▸ GOALS
**A)** In the vectorizer patch thread, why was the patch changed to look for multi-reg returns instead of !vector ones? Answer in one to three sentences.
**B)** Rewrite the paragraph of the vectorizer patch thread that begins "This is an update from last years attempt" as a short bulleted list, keeping its main facts.
**C)** Continue the vectorizer patch thread from the point where it stops.

On Wed, 3 Apr 2019, Richard Sandiford wrote:

> Richard Biener <rguent...@suse.de> writes:
> > On Mon, 1 Apr 2019, Richard Sandiford wrote:
> >
> >> Richard Biener <rguent...@suse.de> writes:
> >> > This is an update from last years attempt to tame down vectorization
> >> > when it runs in to ABI inefficiencies at function return.  I've
> >> > updated the patch to look for multi-reg returns instead of
> >> > !vector ones (due to word_mode vectorization) and handle a bit
> >> > more returns, esp. the common pattern of
> >> >
> >> >   ret = vector;
> >> >   D.1234 = ret;
> >> >   ret = {CLOBBER};
> >> >   return D.1234;
> >> >
> >> > Bootstrapped and tested on x86_64-unknown-linux-gnu, OK?
> >> >
> >> > I know this isn't the ultimate solution but we keep getting
> >> > duplicates of the PR.
> >> >
> >> > Richard.
> >> >
> >> > 2019-03-28  Richard Biener  <rguent...@suse.de>
> >> >
> >> >  PR tree-optimization/84101
> >> >  * tree-vect-stmts.c: Include explow.h for hard_function_value,
> >> >  regs.h for hard_regno_nregs.

▸ Extracted records

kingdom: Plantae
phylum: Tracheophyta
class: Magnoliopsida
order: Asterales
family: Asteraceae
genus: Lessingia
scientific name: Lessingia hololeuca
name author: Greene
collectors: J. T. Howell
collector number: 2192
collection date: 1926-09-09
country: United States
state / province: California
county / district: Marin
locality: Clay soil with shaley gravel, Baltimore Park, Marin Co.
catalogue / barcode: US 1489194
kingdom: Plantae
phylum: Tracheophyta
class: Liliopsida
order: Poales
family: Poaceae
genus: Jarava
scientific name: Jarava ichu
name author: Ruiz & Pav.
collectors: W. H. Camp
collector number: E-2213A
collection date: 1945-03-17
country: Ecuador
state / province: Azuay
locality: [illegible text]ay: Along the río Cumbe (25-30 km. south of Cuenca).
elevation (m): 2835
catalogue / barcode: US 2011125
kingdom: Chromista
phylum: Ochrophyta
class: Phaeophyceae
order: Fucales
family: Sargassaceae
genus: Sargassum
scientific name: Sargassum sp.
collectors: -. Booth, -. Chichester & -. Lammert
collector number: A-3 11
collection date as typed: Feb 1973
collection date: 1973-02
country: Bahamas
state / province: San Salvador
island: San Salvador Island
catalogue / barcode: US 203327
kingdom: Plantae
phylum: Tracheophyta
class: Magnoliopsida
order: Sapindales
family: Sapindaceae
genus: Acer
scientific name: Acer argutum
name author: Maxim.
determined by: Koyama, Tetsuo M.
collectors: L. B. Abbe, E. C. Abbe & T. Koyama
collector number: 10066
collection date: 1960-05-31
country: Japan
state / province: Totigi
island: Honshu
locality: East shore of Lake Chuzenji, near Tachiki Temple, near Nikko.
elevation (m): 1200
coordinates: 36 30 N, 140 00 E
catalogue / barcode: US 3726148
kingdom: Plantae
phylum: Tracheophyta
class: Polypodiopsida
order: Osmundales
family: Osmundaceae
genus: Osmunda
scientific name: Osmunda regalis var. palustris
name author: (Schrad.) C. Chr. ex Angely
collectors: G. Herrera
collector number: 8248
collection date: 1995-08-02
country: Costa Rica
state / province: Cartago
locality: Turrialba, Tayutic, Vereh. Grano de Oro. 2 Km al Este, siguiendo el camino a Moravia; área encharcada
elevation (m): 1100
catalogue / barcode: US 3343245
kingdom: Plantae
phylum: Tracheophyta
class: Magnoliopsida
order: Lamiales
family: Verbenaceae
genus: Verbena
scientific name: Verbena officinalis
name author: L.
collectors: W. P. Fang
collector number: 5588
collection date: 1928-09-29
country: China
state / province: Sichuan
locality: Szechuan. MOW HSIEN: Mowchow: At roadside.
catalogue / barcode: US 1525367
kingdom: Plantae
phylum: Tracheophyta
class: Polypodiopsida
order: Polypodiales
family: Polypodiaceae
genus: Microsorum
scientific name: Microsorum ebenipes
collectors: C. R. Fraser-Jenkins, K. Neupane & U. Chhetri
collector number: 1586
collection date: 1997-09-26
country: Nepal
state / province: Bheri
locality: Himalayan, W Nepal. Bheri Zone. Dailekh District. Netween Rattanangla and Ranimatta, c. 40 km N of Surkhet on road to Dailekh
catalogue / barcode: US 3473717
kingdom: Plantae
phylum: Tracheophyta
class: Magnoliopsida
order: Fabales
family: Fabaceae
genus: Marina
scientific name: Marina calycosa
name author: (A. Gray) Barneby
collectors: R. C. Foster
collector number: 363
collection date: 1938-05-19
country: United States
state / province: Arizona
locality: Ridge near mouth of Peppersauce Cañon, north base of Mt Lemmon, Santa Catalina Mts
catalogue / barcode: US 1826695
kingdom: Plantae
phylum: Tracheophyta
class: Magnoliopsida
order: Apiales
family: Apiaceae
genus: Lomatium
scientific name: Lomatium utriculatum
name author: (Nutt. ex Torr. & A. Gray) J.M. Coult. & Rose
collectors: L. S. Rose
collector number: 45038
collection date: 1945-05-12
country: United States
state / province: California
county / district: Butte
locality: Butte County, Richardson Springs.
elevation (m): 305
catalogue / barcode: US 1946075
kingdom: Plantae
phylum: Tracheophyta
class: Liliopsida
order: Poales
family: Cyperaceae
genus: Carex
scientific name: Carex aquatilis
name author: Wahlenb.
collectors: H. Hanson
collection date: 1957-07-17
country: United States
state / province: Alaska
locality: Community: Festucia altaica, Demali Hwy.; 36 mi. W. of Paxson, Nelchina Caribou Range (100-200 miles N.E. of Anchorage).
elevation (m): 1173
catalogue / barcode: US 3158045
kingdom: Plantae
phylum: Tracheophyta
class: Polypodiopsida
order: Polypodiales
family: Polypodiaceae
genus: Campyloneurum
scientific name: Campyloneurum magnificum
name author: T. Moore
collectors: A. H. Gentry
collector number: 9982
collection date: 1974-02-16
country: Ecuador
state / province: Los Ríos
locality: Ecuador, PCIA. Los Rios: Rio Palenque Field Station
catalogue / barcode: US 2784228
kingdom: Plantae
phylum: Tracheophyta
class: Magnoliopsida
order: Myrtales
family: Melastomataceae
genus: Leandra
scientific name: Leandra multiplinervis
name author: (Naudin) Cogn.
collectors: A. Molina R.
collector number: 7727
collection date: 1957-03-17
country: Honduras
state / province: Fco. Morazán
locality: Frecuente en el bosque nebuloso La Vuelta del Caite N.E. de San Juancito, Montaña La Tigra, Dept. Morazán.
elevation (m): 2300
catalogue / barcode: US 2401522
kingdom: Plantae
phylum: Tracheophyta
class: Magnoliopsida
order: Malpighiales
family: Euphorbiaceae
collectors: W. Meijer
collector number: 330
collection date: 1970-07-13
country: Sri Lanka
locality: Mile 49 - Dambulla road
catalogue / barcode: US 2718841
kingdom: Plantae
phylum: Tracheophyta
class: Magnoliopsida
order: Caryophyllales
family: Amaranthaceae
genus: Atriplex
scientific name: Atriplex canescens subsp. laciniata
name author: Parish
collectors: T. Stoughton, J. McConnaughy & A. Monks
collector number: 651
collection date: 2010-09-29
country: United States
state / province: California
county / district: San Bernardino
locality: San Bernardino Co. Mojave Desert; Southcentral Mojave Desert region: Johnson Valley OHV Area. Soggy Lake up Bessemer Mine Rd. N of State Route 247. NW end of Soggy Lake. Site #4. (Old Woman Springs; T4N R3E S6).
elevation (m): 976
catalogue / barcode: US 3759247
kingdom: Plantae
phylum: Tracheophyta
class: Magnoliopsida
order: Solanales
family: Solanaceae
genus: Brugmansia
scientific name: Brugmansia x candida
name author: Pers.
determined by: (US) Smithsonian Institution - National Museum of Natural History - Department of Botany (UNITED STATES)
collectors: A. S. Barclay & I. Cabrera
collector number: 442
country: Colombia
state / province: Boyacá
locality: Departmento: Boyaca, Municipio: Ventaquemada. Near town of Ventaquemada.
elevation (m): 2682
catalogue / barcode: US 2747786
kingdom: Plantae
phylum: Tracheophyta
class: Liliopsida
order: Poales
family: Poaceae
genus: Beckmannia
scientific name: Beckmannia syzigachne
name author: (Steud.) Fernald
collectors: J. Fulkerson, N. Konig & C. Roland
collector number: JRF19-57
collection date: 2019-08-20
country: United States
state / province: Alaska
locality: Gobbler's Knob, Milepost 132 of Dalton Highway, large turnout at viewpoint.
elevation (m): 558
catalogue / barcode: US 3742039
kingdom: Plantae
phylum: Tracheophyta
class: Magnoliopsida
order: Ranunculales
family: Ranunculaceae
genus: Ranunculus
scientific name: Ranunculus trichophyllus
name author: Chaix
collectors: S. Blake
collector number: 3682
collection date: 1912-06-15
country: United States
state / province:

▸ ANSWER LIST
**A)** The patch was changed to look for multi-reg returns instead of !vector ones because of word_mode vectorization.

**B)**
- The patch updates last year's attempt to tame down vectorization when it runs into ABI inefficiencies at function return.
- It now looks for multi-reg returns instead of !vector ones, due to word_mode vectorization.
- It handles more returns, especially the common pattern of assigning a vector to ret, copying ret to D.1234, clobbering ret, and returning D.1234.

**C)**
> >> >  (cfun_returns): New helper.
> >> >  (vect_model_store_cost): When vectorizing a store to a decl
> >> >  we return and the function ABI returns in a multi-reg location
> >> >  account for the possible spilling that will happen.
> >> >
> >> >  * gcc.target/i386/pr84101.c: New testcase.
> >> >
> >> > Index: gcc/tree-vect-stmts.c
> >> > ===================================================================
> >> > --- gcc/tree-vect-stmts.c        (revision 269987)
> >> > +++ gcc/tree-vect-stmts.c        (working copy)
> >> > @@ -43,6 +43,7 @@ along with GCC; see the file COPYING3.
> >> >  #include "tree-cfg.h"
> >> >  #include "tree-ssa-loop-manip.h"
> >> >  #include "cfgloop.h"
> >> > +#include "explow.h"
> >> >  #include "tree-ssa-loop.h"
> >> >  #include "tree-scalar-evolution.h"
> >> >  #include "tree-vectorizer.h"
> >> > @@ -52,6 +53,7 @@ along with GCC; see the file COPYING3.
> >> >  #include "vec-perm-indices.h"
> >> >  #include "tree-ssa-loop-niter.h"
> >> >  #include "gimple-fold.h"
> >> > +#include "regs.h"
> >> >  
> >> >  /* For lang_hooks.types.type_for_mode.  */
> >> >  #include "langhooks.h"
> >> > @@ -948,6 +950,37 @@ vect_model_promotion_demotion_cost (stmt
> >> >                       "prologue_cost = %d .\n", inside_cost, 
> >> > prologue_cost);
> >> >  }
> >> >  
> >> > +/* Returns true if the current function returns DECL.  */
> >> > +
> >> > +static bool
> >> > +cfun_returns (tree decl)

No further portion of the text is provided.